TORONTO – Doug Ford e Sylvia Jones non dovranno testimoniare alla commissione d’inchiesta pubblica di Ottawa. Lo ha stabilito ieri un giudice della Corte federale, chiamato a sciogliere uno dei tanti nodi di questa controversa vicenda. Il giudice Simon Fothergill ha dato quindi ragione al premier dell’Ontario e all’allora Sollicitor General provinciale – oggi è ministro della Sanità pubblica – ribadendo l’efficacia, anche in questa circostanza, dell’immunità parlamentare. Ford e Jones erano stati chiamati a deporre nell’inchiesta sull’attivazione della legislazione d’emergenza, ma i due esponenti del Progressive Conservative si erano opposti. Il commissario Paul Rouleau aveva convocato Ford e Jones a testimoniare all’inchiesta perché voleva conoscere il loro ruolo nella crisi che ha lasciato il centro di Ottawa occupato per settimane e il traffico bloccato nei valichi di frontiera più trafficati del paese.
Il premier dell’Ontario, nel giustificare la sua opposizione alla richiesta di testimonianza, in più di un’occasione aveva sottolineato come a suo avviso l’intera vicenda fosse di competenza federale e non provinciale, e per questo motivo il suo contributo sarebbe stato pressoché nullo.

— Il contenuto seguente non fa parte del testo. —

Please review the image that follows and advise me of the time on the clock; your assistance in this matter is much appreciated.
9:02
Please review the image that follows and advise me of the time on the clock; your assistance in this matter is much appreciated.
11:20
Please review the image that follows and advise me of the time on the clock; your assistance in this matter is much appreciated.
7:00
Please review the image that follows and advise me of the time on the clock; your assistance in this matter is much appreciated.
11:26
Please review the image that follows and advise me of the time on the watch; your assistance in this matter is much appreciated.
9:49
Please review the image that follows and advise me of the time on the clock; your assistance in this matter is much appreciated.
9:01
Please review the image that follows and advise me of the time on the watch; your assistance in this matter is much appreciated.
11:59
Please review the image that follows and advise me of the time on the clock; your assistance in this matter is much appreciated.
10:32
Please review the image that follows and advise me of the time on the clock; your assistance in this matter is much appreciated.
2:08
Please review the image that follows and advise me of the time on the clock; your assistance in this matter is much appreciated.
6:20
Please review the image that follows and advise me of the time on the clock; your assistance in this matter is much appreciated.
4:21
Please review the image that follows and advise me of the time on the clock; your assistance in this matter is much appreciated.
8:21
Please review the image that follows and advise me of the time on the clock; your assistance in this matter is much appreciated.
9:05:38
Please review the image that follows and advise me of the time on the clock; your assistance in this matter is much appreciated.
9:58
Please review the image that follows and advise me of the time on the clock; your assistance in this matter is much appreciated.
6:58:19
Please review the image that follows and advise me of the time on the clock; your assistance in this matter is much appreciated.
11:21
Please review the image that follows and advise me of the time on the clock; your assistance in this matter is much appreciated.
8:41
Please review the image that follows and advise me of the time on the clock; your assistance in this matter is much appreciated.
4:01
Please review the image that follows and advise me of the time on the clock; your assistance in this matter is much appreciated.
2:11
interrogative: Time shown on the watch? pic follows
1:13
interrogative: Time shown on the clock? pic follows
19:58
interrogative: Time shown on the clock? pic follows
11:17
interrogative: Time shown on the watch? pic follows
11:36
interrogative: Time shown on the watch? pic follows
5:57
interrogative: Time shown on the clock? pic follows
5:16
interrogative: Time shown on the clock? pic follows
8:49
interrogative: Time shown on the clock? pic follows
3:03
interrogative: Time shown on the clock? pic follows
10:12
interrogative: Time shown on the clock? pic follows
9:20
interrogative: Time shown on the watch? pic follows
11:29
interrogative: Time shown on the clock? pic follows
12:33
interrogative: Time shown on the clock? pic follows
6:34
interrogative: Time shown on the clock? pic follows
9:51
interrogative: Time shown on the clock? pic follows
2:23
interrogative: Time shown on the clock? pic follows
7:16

Ieri, intanto, sono iniziate le deposizioni della quarta settimana di lavori della commissione d’inchiesta. Nelle prime due settimane le testimonianze si sono focalizzate sulle forze di polizia – Ottawa Police in primo luogo, ma anche Ontario Provincial Police e RCMP – e la gestione da parte delle forze di sicurezza dell’occupazione del centro storico di Ottawa da parte dei manifestanti del Freedom Convoy. La scorsa settimana, invece, hanno offerto la loro testimonianza i leader della protesta. Sono due sostanzialmente gli elementi che sono emersi dalle varie deposizioni. Da un lato la polizia di Ottawa non era preparata a gestire l’emergenza, per aver sottovalutato la portata della protesta e per aver calcolato male la possibile durata dell’occupazione del centro della Capitale.
Dall’altro il cosiddetto Freedom Convoy non era affatto un movimento coeso e compatto: al contrario i leader della protesta erano divisi non solo dall’idea di come portare avanti l’occupazione, ma anche da gelosie e ripicche, in un clima sempre più rovente anche a causa delle frizioni provocate dalla gestione delle risorse e delle donazioni raccolte nelle settimane precedenti.
Ora i lavori della commissione d’inchiesta si spostano su un altro capitolo della vicenda, l’occupazione dei valichi di frontiera. Ieri ha fornito la sua testimonianza Drew Dilkens, sindaco di Windsor, città che ospita l’Ambassador Bridge, ovvero il principale valico in termini di merci scambiate giornalmente tra il Canada e dagli Stati Uniti.
Dilkens ha confermato come era venuto a conoscenza di proteste sporadiche sul ponte già a fine gennaio, con numerosi camionisti che rallentavano vistosamente durante il loro passaggio. Di fronte a questa minaccia, la stessa Canada Border Services Agency avvertì il sindaco di Windsor che l’agenzia federakle avrebbe potuto bloccare il ponte per motivi di sicurezza mentre il numero di manifestanti cresceva.
Dilkens contattò il ministro della Pubblica Sicurezza Marco Mendicino con un messaggio di testo datato 4 febbraio. La sera del 7 febbraio, il ponte era completamente bloccato mentre i manifestanti allestivano un campo e dichiaravano che non se ne sarebbero andati.
Esattamente sette giorni dopo, il pomeriggio del 14 febbraio, il primo ministro Justin Trudeau annunciò che avrebbe invocato l’Emergencies Act.